All along the way the team pitched flags and ropes, marking the route so that the others would have less difficulty ascending. It was a strenuous four hours, but Bond felt great to be climbing again. It reminded him of his youth in the Austrian Tyrol, when he first fell in love with the sport. The cold air that burned his lungs was a painful yet exhilarating sensation.

As he and Chandra pitched their tent at Camp One, though, he got the disconcerting feeling that he was in grave danger. He felt that the Union could raise their ugly head at any time.

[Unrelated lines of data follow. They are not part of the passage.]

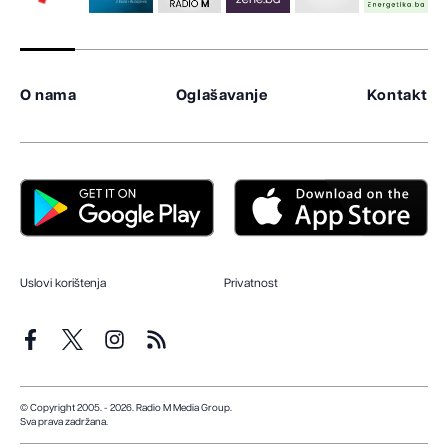
O nama
Oglašavanje
Kontakt
Uslovi korištenja
Privatnost
© Copyright 2005. - 2026. Radio M Media Group.
Sva prava zadržana.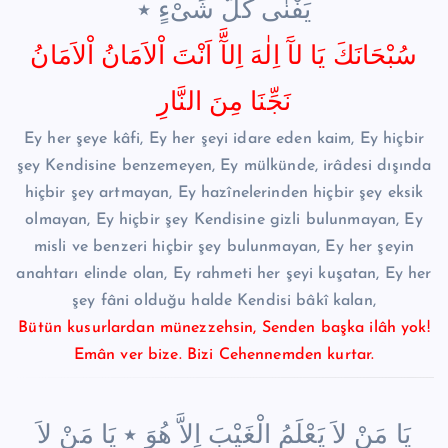
يَفْنٰى كُلُّ شَىْءٍ ٭
سُبْحَانَكَ يَا لآَ اِلٰهَ اِلآَّ اَنْتَ اْلاَمَانُ اْلاَمَانُ
نَجِّنَا مِنَ النَّارِ
Ey her şeye kâfi, Ey her şeyi idare eden kaim, Ey hiçbir
şey Kendisine benzemeyen, Ey mülkünde, irâdesi dışında
hiçbir şey artmayan, Ey hazînelerinden hiçbir şey eksik
olmayan, Ey hiçbir şey Kendisine gizli bulunmayan, Ey
misli ve benzeri hiçbir şey bulunmayan, Ey her şeyin
anahtarı elinde olan, Ey rahmeti her şeyi kuşatan, Ey her
şey fâni olduğu halde Kendisi bâkî kalan,
Bütün kusurlardan münezzehsin, Senden başka ilâh yok!
Emân ver bize. Bizi Cehennemden kurtar.
يَا مَنْ لاَ يَعْلَمُ الْغَيْبَ اِلاَّ هُوَ ٭ يَا مَنْ لاَ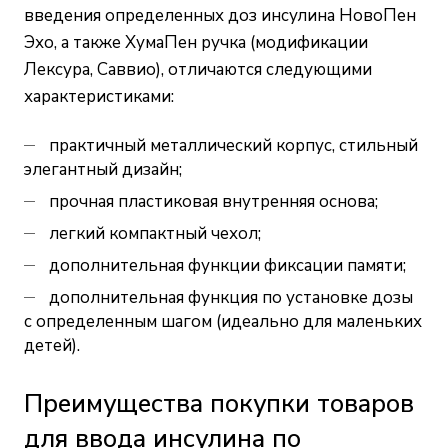
введения определенных доз инсулина НовоПен
Эхо, а также ХумаПен ручка (модификации
Лексура, Саввио), отличаются следующими
характеристиками:
практичный металлический корпус, стильный
элегантный дизайн;
прочная пластиковая внутренняя основа;
легкий компактный чехол;
дополнительная функции фиксации памяти;
дополнительная функция по установке дозы
с определенным шагом (идеально для маленьких
детей).
Преимущества покупки товаров
для ввода инсулина по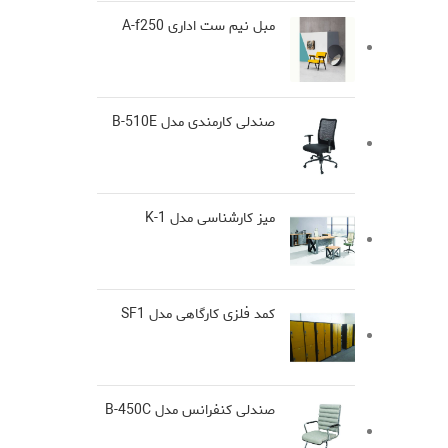
مبل نیم ست اداری A-f250
صندلی کارمندی مدل B-510E
میز کارشناسی مدل K-1
کمد فلزی کارگاهی مدل SF1
صندلی کنفرانس مدل B-450C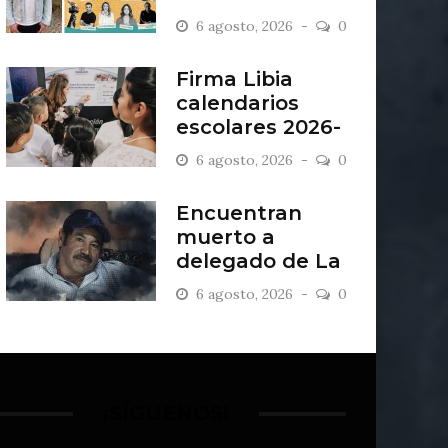
“Antiordinario”
6 agosto, 2026
0
en León
Firma Libia
calendarios
escolares 2026-
2027
6 agosto, 2026
0
Encuentran
muerto a
delegado de La
Sandía
6 agosto, 2026
0
¡SÍGUENOS!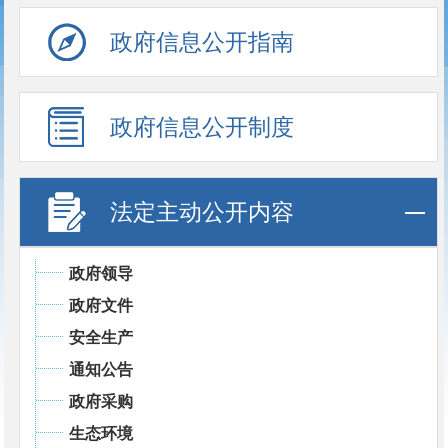
政府信息公开指南
政府信息公开制度
法定主动公开内容
政府领导
政府文件
安全生产
通知公告
政府采购
生态环境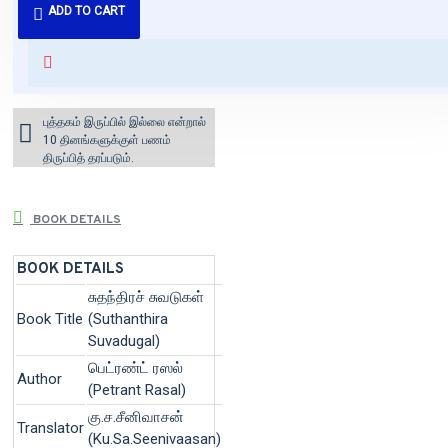
ADD TO CART
வைக்கப்படும்.
+ ₹60 shipping fee* (Free shipping
for orders above ₹1000 within
India)
புத்தகம் இருப்பில் இல்லை என்றால்
10 தினங்களுக்குள் பணம்
திருப்பித் தரப்படும்.
BOOK DETAILS
BOOK DETAILS
சுதந்திரச் சுவடுகள்
Book Title
(Suthanthira
Suvadugal)
பெட்ரண்ட் ரஸல்
Author
(Petrant Rasal)
கு.ச.சீனிவாசன்
Translator
(Ku.Sa.Seenivaasan)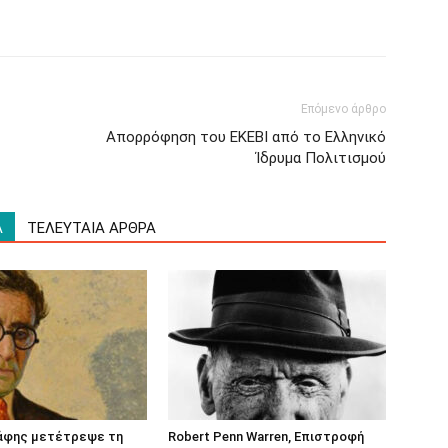
Επόμενο άρθρο
Απορρόφηση του ΕΚΕΒΙ από το Ελληνικό
Ίδρυμα Πολιτισμού
Α
ΤΕΛΕΥΤΑΙΑ ΑΡΘΡΑ
άφης μετέτρεψε τη
Robert Penn Warren, Επιστροφή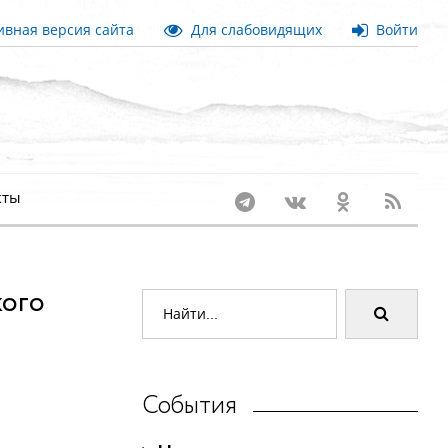
вная версия сайта
Для слабовидящих
Войти
кты
кого
События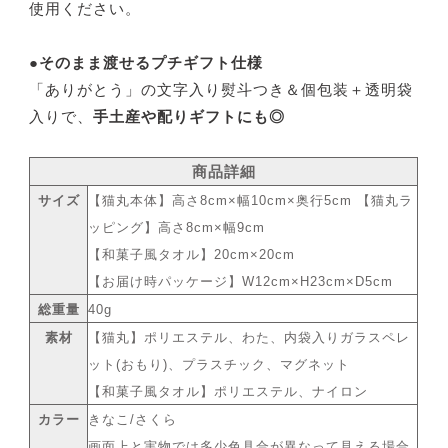
使用ください。
●そのまま渡せるプチギフト仕様
「ありがとう」の文字入り熨斗つき＆個包装＋透明袋
入りで、
手土産や配りギフトにも◎
商品詳細
サイズ
【猫丸本体】高さ8cm×幅10cm×奥行5cm 【猫丸ラ
ッピング】高さ8cm×幅9cm
【和菓子風タオル】20cm×20cm
【お届け時パッケージ】W12cm×H23cm×D5cm
総重量
40g
素材
【猫丸】ポリエステル、わた、内袋入りガラスペレ
ット(おもり)、プラスチック、マグネット
【和菓子風タオル】ポリエステル、ナイロン
カラー
きなこ/さくら
画面上と実物では多少色具合が異なって見える場合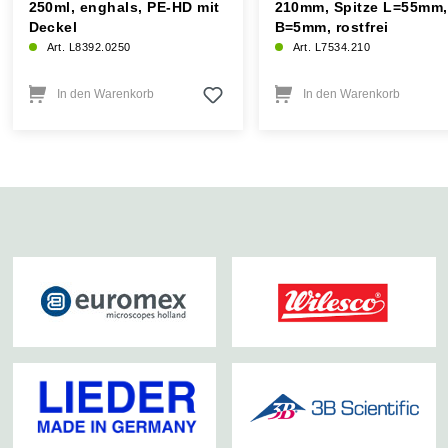
250ml, enghals, PE-HD mit
210mm, Spitze L=55mm,
Deckel
B=5mm, rostfrei
Art. L8392.0250
Art. L7534.210
In den Warenkorb
In den Warenkorb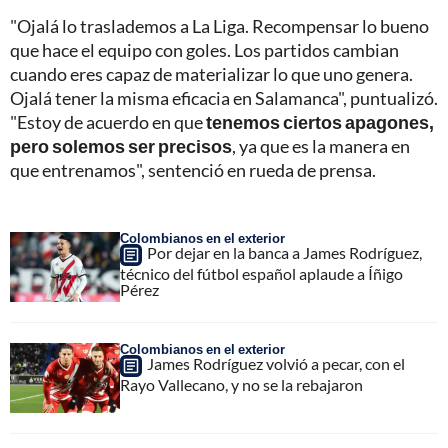
"Ojalá lo traslademos a La Liga. Recompensar lo bueno
que hace el equipo con goles. Los partidos cambian
cuando eres capaz de materializar lo que uno genera.
Ojalá tener la misma eficacia en Salamanca", puntualizó.
"Estoy de acuerdo en que
tenemos ciertos apagones,
pero solemos ser precisos
, ya que es la manera en
que entrenamos", sentenció en rueda de prensa.
Colombianos en el exterior
Por dejar en la banca a James Rodríguez,
técnico del fútbol español aplaude a Íñigo
Pérez
Colombianos en el exterior
James Rodríguez volvió a pecar, con el
Rayo Vallecano, y no se la rebajaron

At dawn Bond and Chandra were awoken by the Sherpas, who brought them hot tea. The tea was welcome, but he would have given a year’s salary just to have a plate of his housekeeper May’s scrambled eggs. He also would have killed to have a cigarette, but this was truly a situation when having a cigarette would have killed him. He rose stiffly from the sleeping bag, coughed and hacked for several minutes, then sipped the tea. Chandra sat up, said “Good morning” but was otherwise atypically speechless. The climb was getting to them both. Bond had slept fitfully, with very vivid, disturbing dreams, which was quite normal at high altitude. What was worrying was that the conditions would worsen as they got higher. That day they were ascending to 6,000 meters. It wouldn’t be long before they would require oxygen.